From: Yuri Rumyantsev <ysrumyan@gmail.com>
To: Richard Biener <richard.guenther@gmail.com>
Cc: gcc-patches <gcc-patches@gcc.gnu.org>,
Igor Zamyatin <izamyatin@gmail.com>
Subject: Re: [PATCH] Yet another simple fix to enhance outer-loop vectorization.
Date: Tue, 16 Jun 2015 14:39:00 -0000 [thread overview]
Message-ID: <CAEoMCqSVg4DvwFhuynQ29o4cTDwiLDbc9dR_QWewDKUvP6dHfQ@mail.gmail.com> (raw)
In-Reply-To: <CAFiYyc2366dfJBRZQgvehnpdA98Hv43n8AP4VLAjcAhDma=joA@mail.gmail.com>
[-- Attachment #1: Type: text/plain, Size: 4849 bytes --]
Thanks a lot Richard for your review.
I presented updated patch which is not gated by force_vectorize.
I added test on outer-loop in vect_enhance_data_refs_alignment
and it returns false for it because we can not improve dr alighment
through outer-loop peeling in general. So I assume that only
versioning for alignment can be applied for targets do not support
unaligned memory access.
I did not change tests for outer loops in slpeel_can_duplicate_loop_p
as you proposed since it is not called outside vectorization.
I also noticed one not-resolved issue with outer-loop peeling - we don't
consider remainder for possible vectorization of inner-loop as we can see
on the following example:
for (i = 0; i < n; i++) {
diff = 0;
for (j = 0; j < M; j++) {
diff += in[j+i]*coeff[j];
}
out[i] = diff;
}
Is it worth to fix it?
2015-06-16 Yuri Rumyantsev <ysrumyan@gmail.com>
* tree-vect-loop-manip.c (rename_variables_in_bb): Add argument
to allow renaming of PHI arguments on edges incoming from outer
loop header, add corresponding check before start PHI iterator.
(slpeel_tree_duplicate_loop_to_edge_cfg): Introduce new bool
variable DUPLICATE_OUTER_LOOP and set it to true for outer loops
with true force_vectorize. Set-up dominator for outer loop too.
Pass DUPLICATE_OUTER_LOOP as argument to rename_variables_in_bb.
(slpeel_can_duplicate_loop_p): Allow duplicate of outer loop if it
was marked with force_vectorize and has restricted cfg.

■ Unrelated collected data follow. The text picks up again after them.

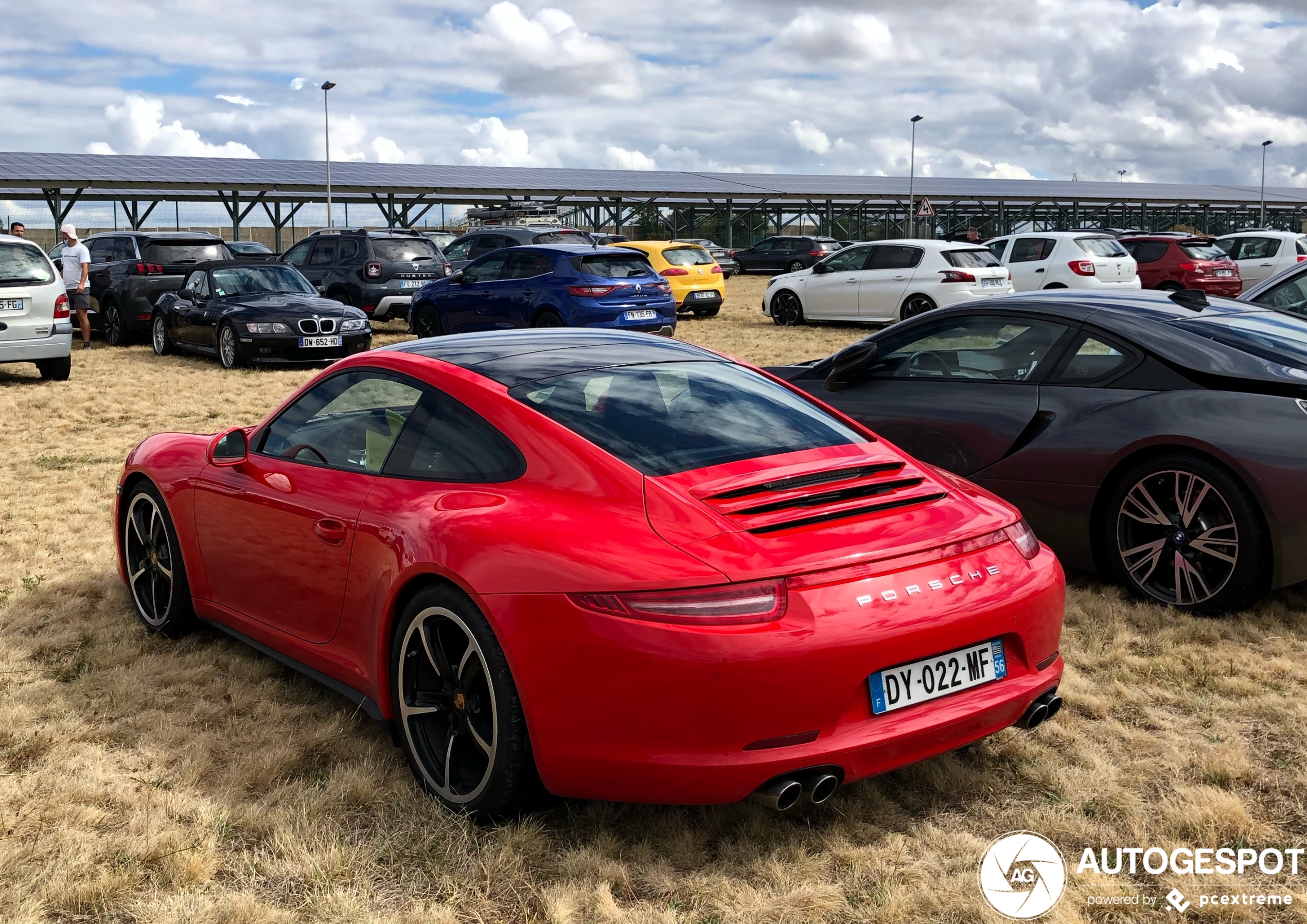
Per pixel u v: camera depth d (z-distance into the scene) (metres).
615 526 2.68
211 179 34.66
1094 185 58.75
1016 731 3.43
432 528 2.90
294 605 3.57
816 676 2.50
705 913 2.53
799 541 2.65
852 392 5.53
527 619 2.60
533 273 15.29
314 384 3.82
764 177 51.16
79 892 2.57
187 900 2.55
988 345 5.17
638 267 15.46
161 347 14.77
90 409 10.27
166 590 4.38
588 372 3.36
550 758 2.62
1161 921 2.49
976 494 3.17
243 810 2.97
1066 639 4.24
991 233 60.59
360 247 17.72
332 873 2.67
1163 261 19.42
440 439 3.19
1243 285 21.00
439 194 40.31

* tree-vect-data-refs.c (vector_alignment_reachable_p): Alignment can
not be reachable for outer loops.
(vect_enhance_data_refs_alignment): Add test on true value of
do_peeling.
gcc/testsuite/ChangeLog:
* gcc.dg/vect/vect-outer-simd-2.c: New test.
2015-06-09 16:26 GMT+03:00 Richard Biener <richard.guenther@gmail.com>:
> On Mon, Jun 8, 2015 at 12:27 PM, Yuri Rumyantsev <ysrumyan@gmail.com> wrote:
>> Hi All,
>>
>> Here is a simple fix which allows duplication of outer loops to
>> perform peeling for number of iterations if outer loop is marked with
>> pragma omp simd.
>>
>> Bootstrap and regression testing did not show any new failures.
>> Is it OK for trunk?
>
> Hmm, I don't remember needing to adjust rename_variables_in_bb
> when teaching loop distibution to call slpeel_tree_duplicate_to_edge_cfg
> on non-innermost loops... (I just copied, I never called
> slpeel_can_duplicate_loop_p though).
>
> So - you should just remove the loop->inner condition from
> slpeel_can_duplicate_loop_p as it is used by non-vectorizer
> code as well (yeah, I never merged the nested loop support
> for loop distribution...).
>
> Index: tree-vect-loop.c
> ===================================================================
> --- tree-vect-loop.c (revision 224100)
> +++ tree-vect-loop.c (working copy)
> @@ -1879,6 +1879,10 @@
> return false;
> }
>
> + /* Peeling for alignment is not supported for outer-loop vectorization. */
> + if (LOOP_VINFO_LOOP (loop_vinfo)->inner)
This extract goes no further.